Flint just sneered at him and said, "I'll swear the bloody oath."
"Keep a civil tongue in your head, Mr. Flint."
Flint scowled at Madam Selwyn, but he took out his wand and followed Madam Selwyn through the wording of an oath that would keep Harry safe from legal harm by the Flint family, whatever happened. Harry listened carefully, but all the wording seemed fine to him. And more to the point, Theo was standing relaxed at his side. He would have got upset if he had thought something was wrong.
When the oath was done, Harry faced Flint and took a long breath. Then he began to pull on his magic.
He had the sensation that he wouldn't have been able to concentrate on just one part of the network before, when he wasn't Sidhe. But now the delicate, dancing nature of the web spread before him, blowing back and forth, and it was so easy to reach out and pluck Flint's thread from it that Harry did it without thought.
There was a long, agonized scream that shuddered through the web. Harry was surprised to open his eyes and find it echoing in his ears, too, but not surprised that Theo's hands had clamped down on his shoulders hard enough to draw blood.
He was only mildly astonished to notice the wounds knitting closed the minute they appeared, and that his blood had a sparkling golden tinge to it.
He glanced up. Flint was swaying back and forth behind the podium where he'd stood, and then he crashed to the ground. Harry narrowed his eyes, and Flint's left sleeve moved up a bit. The Dark Mark was gone from his arm.
He was a Squib, then. Harry nodded. Well, that was the fate he had chosen.
"Healer?"
Harry started a little. He hadn't even realized a woman in a Healer's green robes stood near the front of the room. He frowned. He would have to be more careful and observant.
And that's probably the Sidhe predator in me speaking.
The Healer cast a diagnostic charm, wand and hand moving so fast that Harry thought vaguely he wouldn't want to duel her. Then she bowed her head. "Mr. Flint is now a Squib," she said.
As the Wizengamot roared insults and accusations, Harry found himself turning to Theo. Without his focus split between Theo and Flint, it was more than obvious how little he had in common with anyone else in the room. Theo was his only kin here now.

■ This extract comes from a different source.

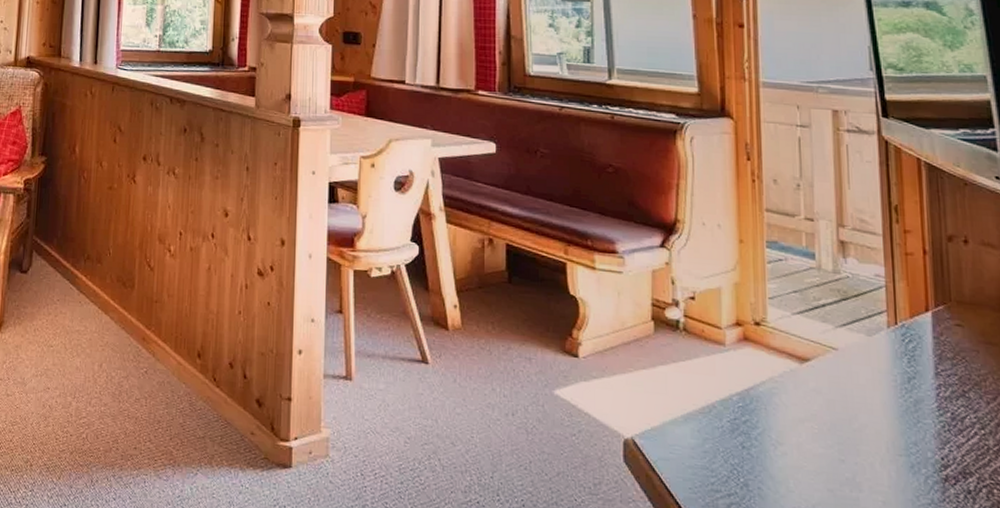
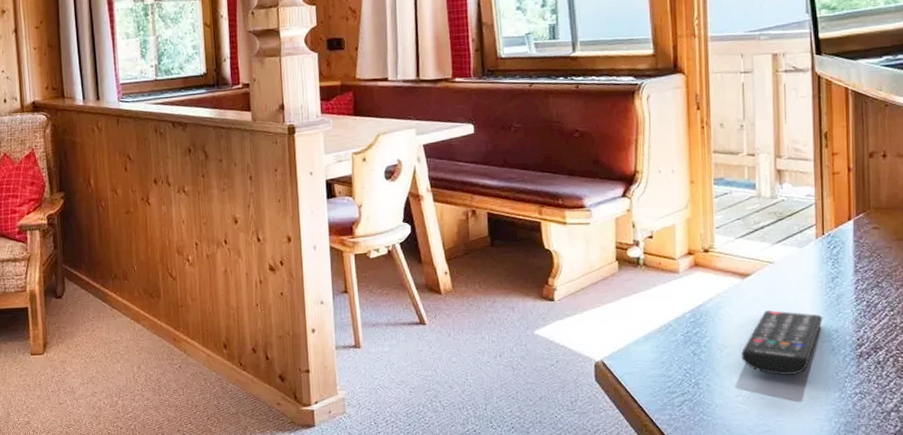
remote control: none [800,406,899,492] -> present [741,310,823,375]

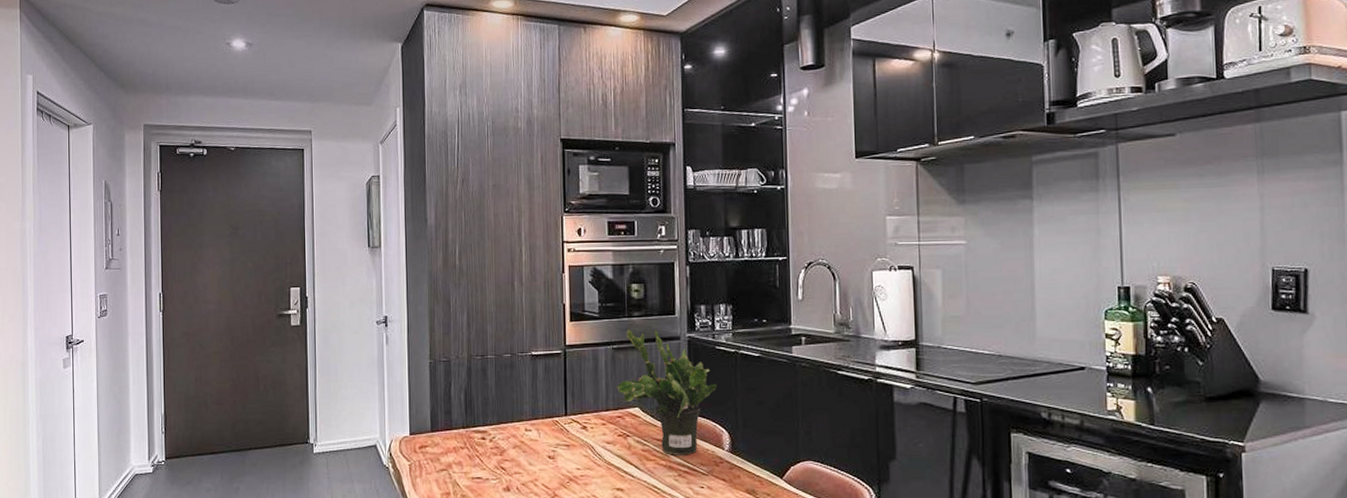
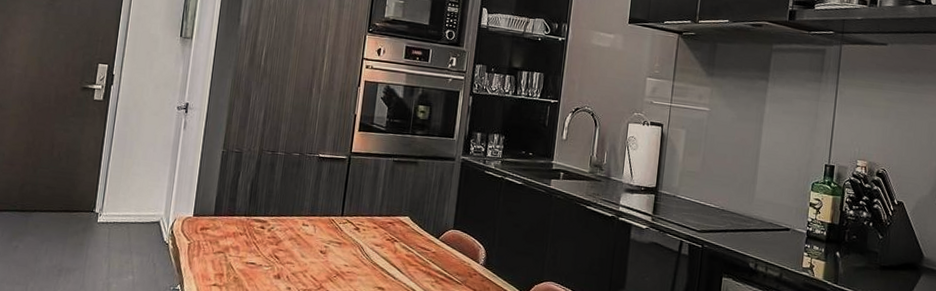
potted plant: present [617,329,717,455] -> none [392,145,481,265]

Theo gave him a quiet, reassuring smile, even with the edges of his fangs showing. "I suppose now we know which theory is correct."
Harry smiled, because he thought the humans would probably take it the wrong way if he laughed, and reached up to trail his fingers along Theo's face. Theo went still at once, wide eyes still on him.
Harry forgot about what the humans would care about, and leaned up to kiss him.
He had to keep some considerations in place, but the part of him that had cared so much about people who would only ever demand more from him was still burned to ash.
Even if it hadn't been, it would have burned in the dazzling fire in Theo's eyes.